There is a potential problem of renewed inflation in Spain. During the past year the cost of living rose about 3 percent and the currency in circulation increased about 11 percent. Expenditures for the Spanish Armed Forces are expected to rise from 8.2 billion pesetas in 1952 to 12.5 billion pesetas in 1955; expenditures for economic development are expected to rise from 9.6 billion pesetas in 1952 to 14.6 billion in 1955. Crop conditions for the past four years have been generally above the long-term average except for the 1953–1954 crop [Page 537] year. Unfavorable crop conditions would aggravate inflationary dangers. If inflation threatens accomplishment of our objectives in Spain it will be necessary to take remedial steps such as urging appropriate adjustments in Spanish Government programs and policies, possibly revising the uses and amounts of U.S. assistance.
Press comment and public and private statements of responsible Spanish officials indicate that the Spanish government will seek economic assistance, beyond the now-fulfilled economic portion of the over-all $465 million aid commitment to Spain, not only for supporting the military programs but for improving her economy generally. It should be noted that the U.S. has already committed itself to about $550 million aid to Spain, although this total is not entirely obligated in the technical sense, if the McCarran amendment aid, the P.L. 480 aid, and the wheat sale aid is added to the original commitment.
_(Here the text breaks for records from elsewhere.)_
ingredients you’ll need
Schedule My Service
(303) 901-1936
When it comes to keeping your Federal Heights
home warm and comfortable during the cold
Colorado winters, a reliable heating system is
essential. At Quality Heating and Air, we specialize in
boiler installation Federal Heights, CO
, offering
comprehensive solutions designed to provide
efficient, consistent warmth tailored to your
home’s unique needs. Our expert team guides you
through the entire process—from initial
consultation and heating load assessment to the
The Spanish government may be expected to seek additional assistance in the form of grants rather than loans.
There are no agreed force goals or missions for the Spanish Armed Forces for use in U.S. policy and program planning, aside from limited MDA programming guidance developed unilaterally by the U.S. after taking into account the known views of the Spaniards.
The NSC is requested to review U.S. policy toward Spain (NSC 5418/1) particularly with respect to paragraphs 22, 27, 28 and 29 of this report which raise problems regarding the implications of: Spain’s association with NATO, potential problem of serious inflation, force goals and missions for Spanish armed forces, and the extent and purposes of U.S. aid to Spain.
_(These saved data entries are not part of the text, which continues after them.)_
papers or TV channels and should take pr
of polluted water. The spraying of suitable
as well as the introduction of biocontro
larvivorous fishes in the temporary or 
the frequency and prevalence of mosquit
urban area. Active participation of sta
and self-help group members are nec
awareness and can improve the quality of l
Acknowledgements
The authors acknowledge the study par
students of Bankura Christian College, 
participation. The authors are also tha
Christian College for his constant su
  1. Source: Department of State, OCB Files: Lot 62 D 430, Spain 1954–55. Top Secret. A cover sheet; a May 17 memorandum by Elmer B. Staats, Executive Officer of the Operations Coordinating Board, transmitting the Report to the OCB; and a second memorandum by Staats, May 3, transmitting the Report to the National Security Council, are not printed.
  2. For text of NSC 5418/1, see Foreign Relations, 1952–1954, vol. VI, Part 2, pp. 19801985.